School is just about back in session—summer goes so fast, I know. And with the school year comes a whole assortment of emotions from excitement to fear. For this issue’s column, I’ve decided to look at fun books about learning so we can start the school year off right. And if your child struggles with anxiety, I have a book for that as well.
While you wouldn’t know it to look at my children, one of them struggles with anxiety a lot. So I have read many books about coping strategies; however, the strategies within them often feel like they’ve been plunked down on top of the story and not made a part of it. Olivia Wrapped in Vines by Maude Nepveu-Villeneuve and illustrated by Sandra Dumais (Ocra, 2022) is not like that. Nepveu-Villeneuve weaves the strategies into the tale so well that your child can learn them and still feel like they’re just reading a fun story. For ages 4 to 8.

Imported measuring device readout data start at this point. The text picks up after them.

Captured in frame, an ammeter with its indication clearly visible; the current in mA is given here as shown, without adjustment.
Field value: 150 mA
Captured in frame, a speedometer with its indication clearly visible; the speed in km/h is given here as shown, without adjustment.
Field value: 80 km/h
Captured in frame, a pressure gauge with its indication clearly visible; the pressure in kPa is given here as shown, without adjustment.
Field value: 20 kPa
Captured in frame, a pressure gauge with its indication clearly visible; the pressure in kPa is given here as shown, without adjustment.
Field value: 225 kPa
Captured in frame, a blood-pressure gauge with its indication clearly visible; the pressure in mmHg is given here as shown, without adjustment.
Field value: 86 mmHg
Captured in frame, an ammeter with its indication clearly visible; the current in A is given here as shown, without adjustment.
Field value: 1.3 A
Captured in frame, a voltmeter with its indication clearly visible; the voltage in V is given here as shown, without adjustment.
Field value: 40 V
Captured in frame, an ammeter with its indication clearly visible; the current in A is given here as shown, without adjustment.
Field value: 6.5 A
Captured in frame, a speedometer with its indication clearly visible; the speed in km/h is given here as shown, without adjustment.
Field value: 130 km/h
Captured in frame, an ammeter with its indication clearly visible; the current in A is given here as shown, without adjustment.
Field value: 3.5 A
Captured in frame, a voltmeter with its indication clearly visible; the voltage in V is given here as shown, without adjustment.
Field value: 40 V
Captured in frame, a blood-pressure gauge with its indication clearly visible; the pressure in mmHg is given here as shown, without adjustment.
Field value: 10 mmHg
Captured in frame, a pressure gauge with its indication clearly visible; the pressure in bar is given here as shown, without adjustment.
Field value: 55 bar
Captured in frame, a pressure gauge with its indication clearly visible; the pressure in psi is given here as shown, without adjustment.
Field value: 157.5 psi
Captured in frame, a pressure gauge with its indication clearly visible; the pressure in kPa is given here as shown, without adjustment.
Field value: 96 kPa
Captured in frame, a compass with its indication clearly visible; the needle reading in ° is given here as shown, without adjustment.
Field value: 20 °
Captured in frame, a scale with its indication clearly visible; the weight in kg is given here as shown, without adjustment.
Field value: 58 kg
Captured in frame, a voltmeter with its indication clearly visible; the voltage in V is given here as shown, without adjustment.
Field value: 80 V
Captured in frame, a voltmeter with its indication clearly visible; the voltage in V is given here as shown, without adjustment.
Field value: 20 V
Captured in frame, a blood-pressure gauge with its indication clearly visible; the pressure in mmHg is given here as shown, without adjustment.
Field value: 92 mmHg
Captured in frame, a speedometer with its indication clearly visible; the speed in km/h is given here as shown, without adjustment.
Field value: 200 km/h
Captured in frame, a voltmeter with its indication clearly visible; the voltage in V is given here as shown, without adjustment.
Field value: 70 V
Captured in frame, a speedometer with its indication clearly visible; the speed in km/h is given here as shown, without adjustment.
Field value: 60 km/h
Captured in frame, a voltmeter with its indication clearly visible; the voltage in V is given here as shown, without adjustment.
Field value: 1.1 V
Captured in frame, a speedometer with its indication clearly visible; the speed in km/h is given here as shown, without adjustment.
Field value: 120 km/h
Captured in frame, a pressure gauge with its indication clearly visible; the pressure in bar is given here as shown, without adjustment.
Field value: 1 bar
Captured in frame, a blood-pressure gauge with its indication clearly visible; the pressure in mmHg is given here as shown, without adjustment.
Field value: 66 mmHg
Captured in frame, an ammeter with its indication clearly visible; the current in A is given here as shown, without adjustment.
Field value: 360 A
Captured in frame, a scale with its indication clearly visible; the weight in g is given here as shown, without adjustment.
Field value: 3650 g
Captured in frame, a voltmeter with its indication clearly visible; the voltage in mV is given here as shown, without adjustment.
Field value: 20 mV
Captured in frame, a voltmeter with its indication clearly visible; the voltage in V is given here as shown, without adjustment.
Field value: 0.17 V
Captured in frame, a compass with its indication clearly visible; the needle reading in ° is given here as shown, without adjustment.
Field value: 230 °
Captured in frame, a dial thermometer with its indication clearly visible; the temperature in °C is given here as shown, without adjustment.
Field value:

School can be a fun way to become introduced to lifelong passions. For example, the book The Fossil Whisperer by Helaine Becker and illustrated by Sandra Dumais (Kids Can Press, 2022) shows how a school trip to the badlands in Alberta inspired Wendy Sloboda to get a job as a palaeontologist. Wendy is now known around the world as a fossil hunter and she even has a couple of dinosaurs named after her: the barrosopus slobodai and Wendiceratops. For ages 4 to 8.
Another woman whose career started as a childhood passion was Maria Mitchell. Laura Alary explores her story in The Astronomer Who Questioned Everything which was illustrated by Ellen Rooney (Kids Can Press, 2022). Maria loved to look at the stars as a child, and her father taught her how to use a sextant, metronome and chronometer, which was odd for a woman born in 1818. However, she didn’t let that stop her and when the King of Denmark offered a prize to the first person to discover a new comet she decided that it would be her. For ages 4 to 8.
In Emmy Noether: The Most Important Mathematician You’ve Never Heard Of by Helaine Becker and beautifully illustrated by Kari Rust (Kids Can Press, 2020), Becker explores Emmy’s biography. Emmy, who is Jewish, was born in 1882 in Germany and she loved math. Fortunately for her—and the rest of the world—her father was able to pull some strings so she could sit in (though not participate) in university courses when she was a young adult. How did this help others? Well it turns out that Albert Einstein had a problem. A problem so big that the greatest mathematical men of his age couldn’t figure out and they needed an out-of-the-box thinker to look at it in a different way. For ages 4 to 8.
The final book is not a storybook. It is a well-written textbook that is filled with stunning pictures. The Global Ocean by Rochelle Strauss and illustrated by Natasha Donovan (Citizen Kid, 2022) explores different aspects of the global ocean from currents and inhabitants, to pollution and warming waters. If your child wants to learn about the coast we live near and discover how that can help take care of it, this is a good book for you. For ages 8 to 12.
There you have it. Five books to help inspire your children and teach them to live with their vines as they begin their new adventure at school. I sincerely hope they all have a wonderful year that is filled with learning, laughter, and lifetime memories.